The essays, despite their wide-ranging nature, move fluidly throughout each tree’s science and history, and are full of engaging details. In the essay on the olive tree for instance, Staffor takes us through The Odyssey (Odysseus’ bed made from an olive tree), the Bible (the doors of King Solomon’s temple), her own experiment to see how easily olive oil burns (very easily it turns out), how the olives are harvested, the difference between virgin and extra virgin oils, the black market in ancient olive trees (yes, “olive kidnapping”), its appearance in flags and logos, protest songs, Napoleon, and more. It’s hard to do justice to just how varied and eclectic the information is.
The Long, Long Life of Trees though is no fancy listicle or mere recitation of cold trivia. Her voice is mostly cheerfully, warmly conversational throughout save for those moments when she’s quoting Yeats or Hopkins or Wordsworth, and there is always a sense of a living, breathing person on the end of all this knowledge, the kind of person you sort of wish you were sitting in a pub with while she regales you with her “sense of wonder” regarding these long-lived beings we share our world with. You get a sense of joy always, mixed sometimes with sorrow, as she described for instance the various blights that threaten to wipe out (or in the case of the elm, have wiped out) large swathes of trees. She defends the poor maligned sycamore against the slur of being called a “weed,” marshaling John Clare and Percy Shelley against such calumny.

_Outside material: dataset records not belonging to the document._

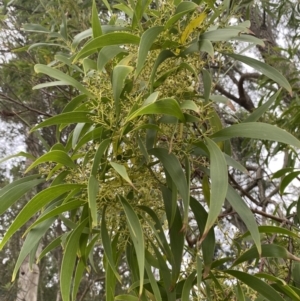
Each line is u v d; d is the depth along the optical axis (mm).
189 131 889
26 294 4164
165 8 913
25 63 2609
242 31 880
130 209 761
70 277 839
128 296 1025
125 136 821
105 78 907
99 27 904
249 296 1094
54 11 2217
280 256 895
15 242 4285
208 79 914
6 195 917
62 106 2828
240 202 811
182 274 1065
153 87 859
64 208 812
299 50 2863
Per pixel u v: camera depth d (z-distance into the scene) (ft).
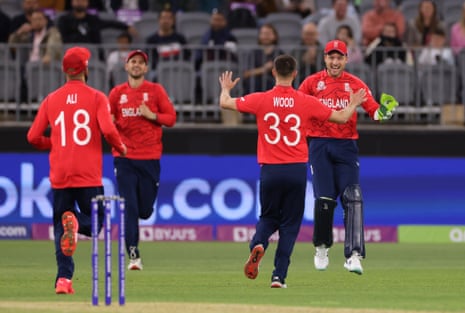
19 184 203.41
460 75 210.59
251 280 130.93
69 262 111.34
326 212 129.29
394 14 228.02
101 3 240.12
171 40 215.72
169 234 204.54
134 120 147.54
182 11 262.67
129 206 146.72
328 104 131.34
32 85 208.23
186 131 205.16
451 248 191.93
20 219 203.51
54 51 208.44
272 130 115.14
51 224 203.72
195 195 205.16
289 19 232.53
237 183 205.67
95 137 110.22
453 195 207.41
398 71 209.77
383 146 207.31
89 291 114.83
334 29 228.43
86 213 111.86
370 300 108.06
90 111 109.91
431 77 210.18
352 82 131.54
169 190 204.95
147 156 147.95
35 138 111.86
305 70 207.72
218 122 210.79
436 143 207.62
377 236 206.80
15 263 157.48
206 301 105.50
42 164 203.72
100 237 202.59
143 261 162.81
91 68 206.18
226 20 234.17
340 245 195.83
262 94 115.65
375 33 226.99
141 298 108.47
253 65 209.15
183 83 209.15
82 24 217.36
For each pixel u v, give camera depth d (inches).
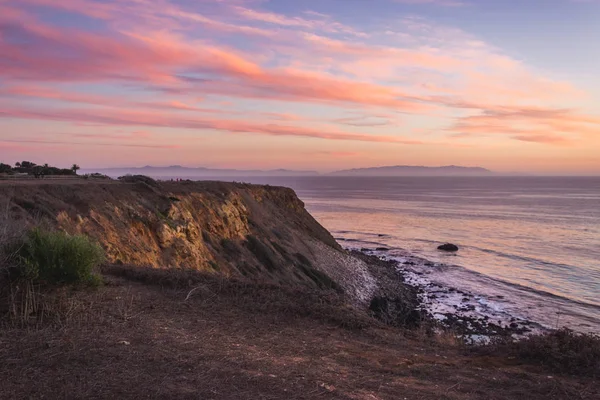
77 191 854.5
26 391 181.9
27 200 705.6
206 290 395.9
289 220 1790.1
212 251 1059.3
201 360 231.3
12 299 287.7
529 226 3058.6
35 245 327.3
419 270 1631.4
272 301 378.9
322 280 1227.9
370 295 1229.7
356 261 1605.6
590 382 230.5
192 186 1344.7
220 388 196.4
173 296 379.2
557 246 2180.1
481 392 211.2
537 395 209.6
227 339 278.1
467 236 2591.0
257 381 206.8
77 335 255.0
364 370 237.6
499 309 1114.7
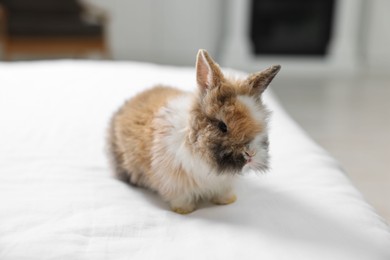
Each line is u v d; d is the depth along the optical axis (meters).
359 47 2.80
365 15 2.73
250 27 2.70
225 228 0.50
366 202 0.57
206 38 2.77
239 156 0.49
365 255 0.46
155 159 0.56
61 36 2.11
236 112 0.50
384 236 0.49
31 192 0.56
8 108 0.84
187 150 0.53
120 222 0.50
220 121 0.50
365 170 1.18
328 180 0.61
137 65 1.19
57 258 0.44
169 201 0.57
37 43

Some of her best writing comes at the close of each chapter, where her voice often elevates and where as well she often ties the particular tree more intimately to human existence and nature. Here, for instance, are some of her closing words on the yew tree:
The yew need not stand as gloomy reminder of the fleeting quality of human existence; really it is a means of liberating us from limited perspectives. Something of ours can survive the centuries, just as the ancient yews of Fortingall, Llangernyw, Crowhurst, or Ankerwyke have done. We do not know what else the yew may have hidden away inside, but one day we might.
And here is the closing passage of the cypress essay:
There is something about these thick, tall trees though, that imposes on people’s peace of mind . . . These trees seem to threaten our very sense of self as they quietly encroach. They loom in the shadows of our most unsettling dreams, inscrutable and faintly ominous. The uninvited guest at the table, the shadow cast over Arcadia, the dark note that sounds through the safety of the garden, these aromatic, eternal attendants are always there, assuming the shapes of unspoken fears, of things we dimly know but dare not acknowledge. And in the midst of all our insecurities, these tall, imperturbable conifers stand silently by, taking on our desperate projections, but remaining largely unconcerned.
It’s fine writing that makes you re-see the world. Staffor does just that.